Your assignment: Copy nothing but the text: reproduce each line of the listing exactly and leave the pictures out.

Source data:
╔══

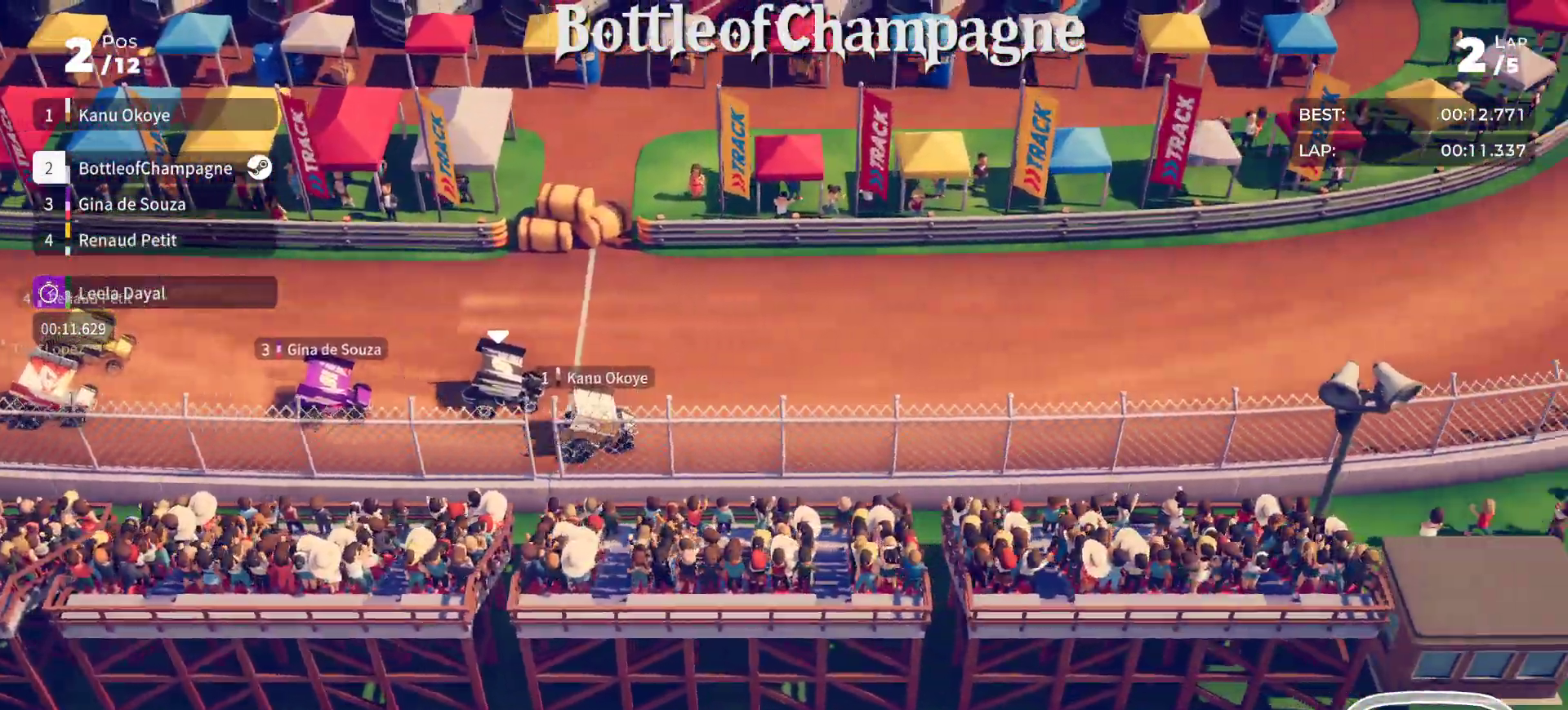
{"buttons": ["R2"], "left_stick": "down-left", "events": []}
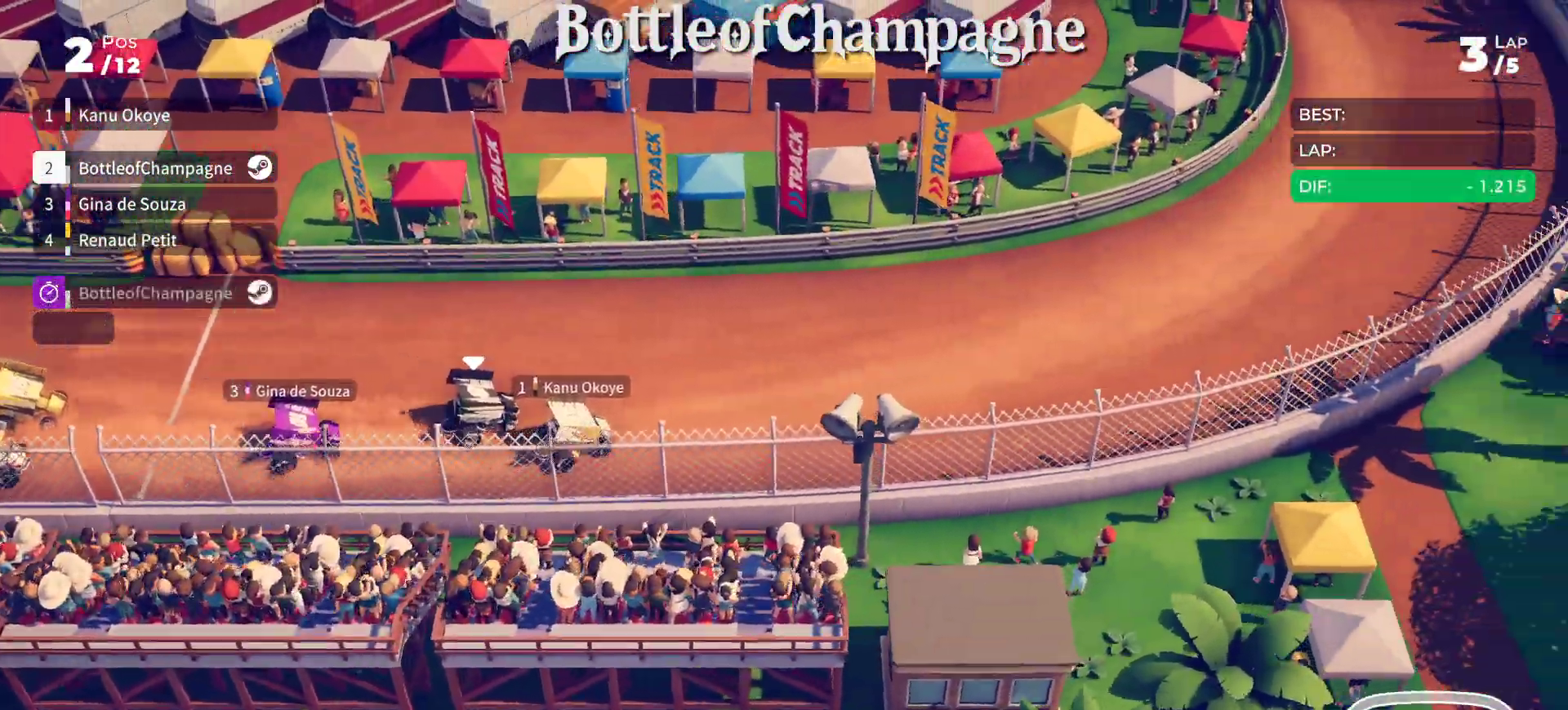
{"buttons": ["R2"], "left_stick": "left", "events": [[283, "left_stick", "left"]]}
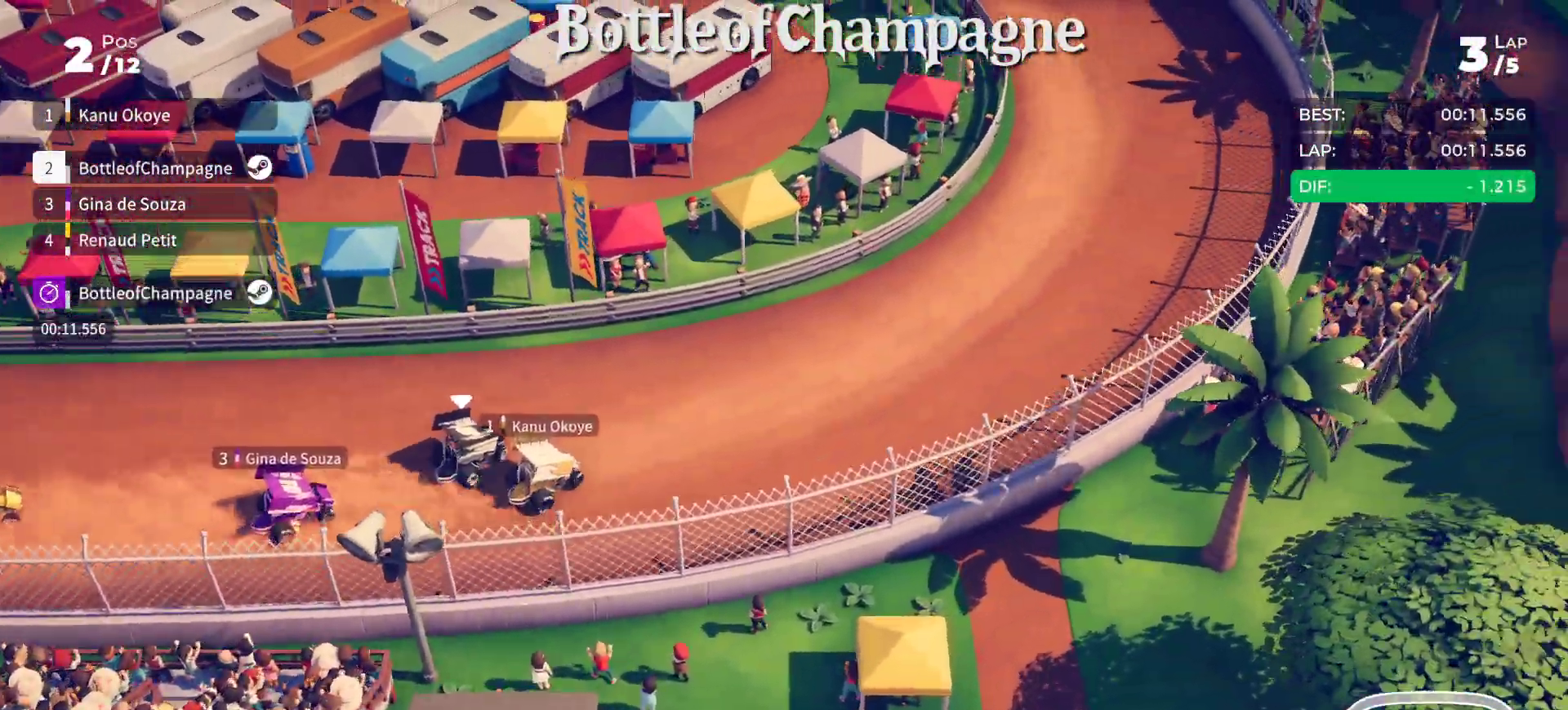
{"buttons": ["R2"], "left_stick": "down-left", "events": [[33, "R2", "up"], [317, "left_stick", "down-left"], [350, "R2", "down"]]}
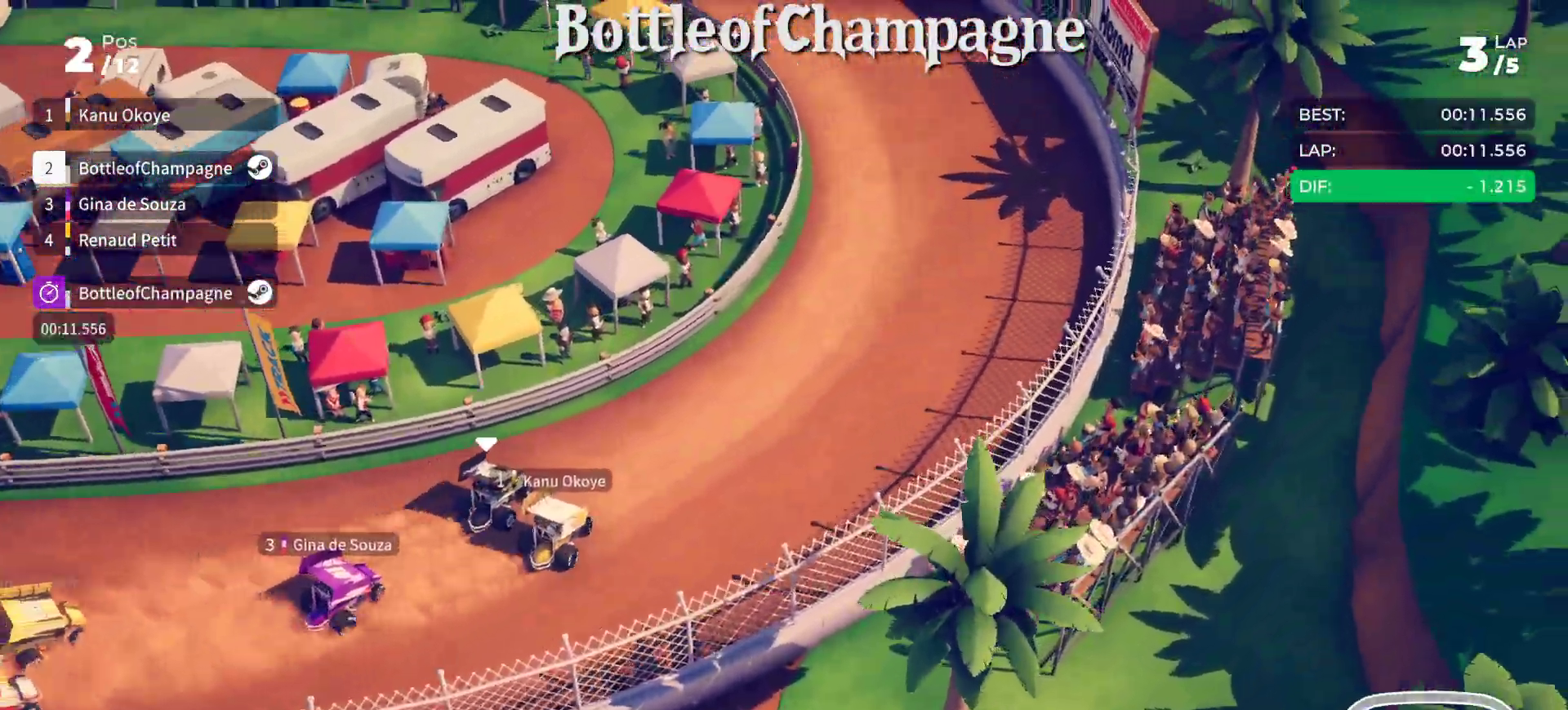
{"buttons": ["R2"], "left_stick": "down-left", "events": [[33, "R2", "up"], [250, "R2", "down"]]}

╚══

Response box:
{"buttons": ["R2"], "left_stick": "down-left", "events": []}
{"buttons": ["R2"], "left_stick": "left", "events": [[283, "left_stick", "left"]]}
{"buttons": ["R2"], "left_stick": "down-left", "events": [[33, "R2", "up"], [317, "left_stick", "down-left"], [350, "R2", "down"]]}
{"buttons": ["R2"], "left_stick": "down-left", "events": [[33, "R2", "up"], [250, "R2", "down"]]}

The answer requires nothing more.